Elle le ressent comme un besoin qui la dévore :

" Il me faut une vie dévorante ! J'ai besoin d'agir, de me dépenser, de me réaliser, je suis habituée à une forte discipline de travail, il me faut un but à atteindre, une oeuvre à remplir". " Je veux tant !".

Pour nous, qui pouvont connaître toute l'histoire, en parcourant chapitre aprés chapitre le livre de Danièle Sallenave, quelle tentation  de vérifier que cette volonté que l'on a vingt ans se retrouve dans l'éxécution.

Forcément, il y a des moments qui correspondent bien, et d'autres de lâcheté, de compromissions, tout n'est pas comme prévu. Mais cette "force" on la retrouve dans les engagements, les positions, et au moins sur l'oeuvre elle aura réussi, ce livre en est une preuve.

Pour l'engagement, on est servi; Simone de Beauvoir symbolisera le combat pour les femmes (on connaît tous "on ne naît pas femme, on le devient", même si l'on n'a pas lu "le deuxième sexe"). Mais aussi l'engagement pour les régimes les plus totalitaires, et ce ne sont pas les meilleurs souvenirs, a posteriori.

En 1929, elle rencontre Sartre; ils ne se quitterons plus, et formeront un couple pas comme les autrres, avec de l'audace et de la provocation.

Cette détermination qui caractérise Simone de Beauvoir, cette volonté de se construire soi-même, d'en accepter tous les risques, de "vouloir tant!", quel contraste avec les attitudes de ceux qui passent leur vie à ne pas savoir quoi faire de leur vie.

Et bien sûr, aussi, quand on parle de vie, on parle de mort.

L'expérience de la Collaboration sera l'occasion de cette réflexion pour Simone de Beauvoir, au moment de la Libération, en 1944 :

" Tant de coups reçus : aucun ne m'avait fracassée. Je survivais, et même j'étais indemne. En dépit de toutes ces morts derrière moi, je me rétablissais dans le bonheur".

" Quelle insouciance, quelle inconsistance ! J'avais honte pour eux tout en ayant honte de moi". Cette honte, c'est celle d'être le survivant en ayant vu mourir les autres. Cela déclenchera pour elle un engagement politique qui va devenir de plus en plus fort.

En repensant aux absents, ceux qui ont disparus, elle évoque l'oubli, et finit sur :

" Un jour, cet absent, cet oublié, ce sera moi".
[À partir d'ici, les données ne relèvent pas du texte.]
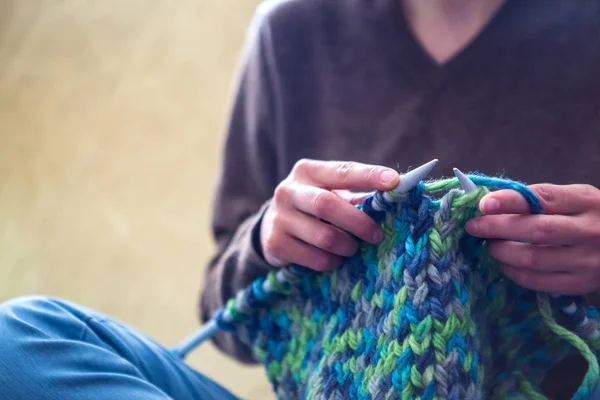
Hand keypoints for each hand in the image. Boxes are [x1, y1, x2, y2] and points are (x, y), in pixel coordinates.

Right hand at [260, 159, 399, 270]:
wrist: (271, 226)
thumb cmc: (313, 207)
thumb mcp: (331, 194)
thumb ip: (358, 197)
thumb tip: (394, 202)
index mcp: (308, 171)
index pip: (342, 171)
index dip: (369, 175)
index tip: (395, 182)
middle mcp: (289, 190)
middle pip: (326, 204)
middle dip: (357, 222)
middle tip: (377, 235)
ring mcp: (279, 217)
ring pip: (322, 236)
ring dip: (345, 246)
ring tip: (352, 249)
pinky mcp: (274, 243)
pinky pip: (313, 258)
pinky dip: (330, 262)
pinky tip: (333, 260)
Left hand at [465, 183, 599, 294]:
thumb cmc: (587, 218)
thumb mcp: (573, 199)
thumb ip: (537, 200)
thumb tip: (488, 203)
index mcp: (586, 201)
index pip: (543, 198)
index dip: (510, 201)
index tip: (483, 203)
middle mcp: (590, 231)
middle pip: (536, 230)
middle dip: (497, 228)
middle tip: (474, 227)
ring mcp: (587, 261)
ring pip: (534, 259)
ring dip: (502, 252)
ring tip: (490, 245)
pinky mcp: (580, 284)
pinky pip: (538, 281)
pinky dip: (513, 272)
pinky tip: (504, 264)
Aprés avoir crû, jeune, à une immortalité, Simone de Beauvoir va introduire la mort dans son projet. On retrouve ces thèmes dans cet essai de 1944, dont j'ai déjà parlé : " sans la mort, il ne saurai y avoir de projets ni de valeurs". Elle écrit ce livre en trois mois; motivé par la prise de conscience que "tout projet est une action", et implique de "consentir" à la violence.Elle dira elle-même qu'elle a découvert que son sort était "lié à celui de tous".Et c'est en 1946 qu'elle publie un roman sur le même thème, " Tous les hommes sont mortels", qui met en scène un immortel qui se rend compte que "seul un être éphémère est capable de trouver de l'absolu dans le temps".

Relire le parcours de Simone de Beauvoir, et surtout sa montée en puissance dans ces années d'avant-guerre et de la guerre (après 1944, ce sera la révélation, les oeuvres majeures qui la rendront célèbre, les engagements politiques; mais tout ce qui se passe dans ces premières années éclaire ce parcours avec finesse), c'est retrouver, grâce au travail de Danièle Sallenave, des questions philosophiques essentielles, mises en pratique dans une vie.

C'est aussi parcourir et méditer, au travers de cette vie, sur tout ce qui a constitué le vingtième siècle. De quoi nous donner aussi à réfléchir à nos propres destins et à ce XXIème siècle qui ne fait que commencer..

Aprés avoir parcouru le futur avec Alvin Toffler, quoi de mieux que de parcourir le siècle passé avec Simone de Beauvoir et Danièle Sallenave.

Décidément ces vacances d'août grâce à de telles lectures, permettent de faire de trés grands voyages dans le temps et de nourrir ses convictions...ou de les changer.